Columbus, OH 43210-1277, USA
{sahoo, panugant,krishnsr, saday}@cse.ohio-state.edu
The increasing gap between processor and memory performance makes data locality optimization crucially important for high-performance computing. Although considerable work has been performed on modeling cache behavior [7,12,13,21] and on frameworks for loop transformations [4,2,14,20], the use of accurate cache models that can be effectively used by compilers in performing loop transformations remains a difficult problem.
In this paper, we develop an approach to estimate the cache miss cost
for a program with imperfectly-nested loops and non-constant
dependences, based on the concept of stack distances. The
iteration space is partitioned into sets such
that all the iteration points in each set have the same stack
distance. The total cache miss cost is then computed based on
the knowledge of the partitioning, the stack distance for each set in
the partition and the cache size.
Our work is an extension of the work on stack distances
by Almasi et al.
citealmasi2003 and Cascaval et al. [6]. Although their approach can handle affine array references,
it is restricted to perfectly nested loops and constant dependences.

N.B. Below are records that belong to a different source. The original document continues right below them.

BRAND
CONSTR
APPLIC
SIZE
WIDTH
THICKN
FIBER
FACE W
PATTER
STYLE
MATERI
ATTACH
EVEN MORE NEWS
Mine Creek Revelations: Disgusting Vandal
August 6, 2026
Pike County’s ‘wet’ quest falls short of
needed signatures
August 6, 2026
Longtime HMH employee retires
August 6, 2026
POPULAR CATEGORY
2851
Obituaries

We illustrate the application of our approach to solving two important practical problems. First, we develop an effective search algorithm for determination of optimal tile sizes for imperfectly-nested loop code representative of a computational domain of particular interest to us - electronic structure models from quantum chemistry. The cache miss cost for the tiled program is modeled using our method. The property of the cache miss costs resulting from the computation is used to devise a search strategy that effectively prunes the search space to consider only the most promising tile sizes. Secondly, that code is parallelized to run on an SMP machine.

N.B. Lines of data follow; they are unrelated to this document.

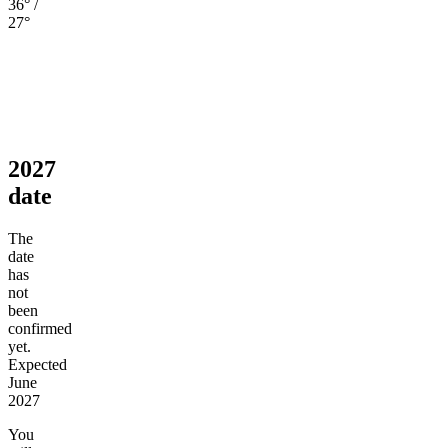
36° /
27°
2027
date
The
date
has
not
been
confirmed
yet.
Expected
June
2027
You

The paper is organized as follows. Section 2 discusses the context of this work, the tensor contraction engine (TCE). The prevalent models for estimating cache behavior are discussed in Section 3. Section 4 discusses the stack distance approach for cache miss estimation. Section 5 gives details of our algorithm. In Section 6, we describe an algorithm for tile size determination using our approach to stack distance characterization. Section 7 describes how our approach can be used for optimizing parallel performance on shared-memory multiprocessors. Finally, Section 8 concludes the paper.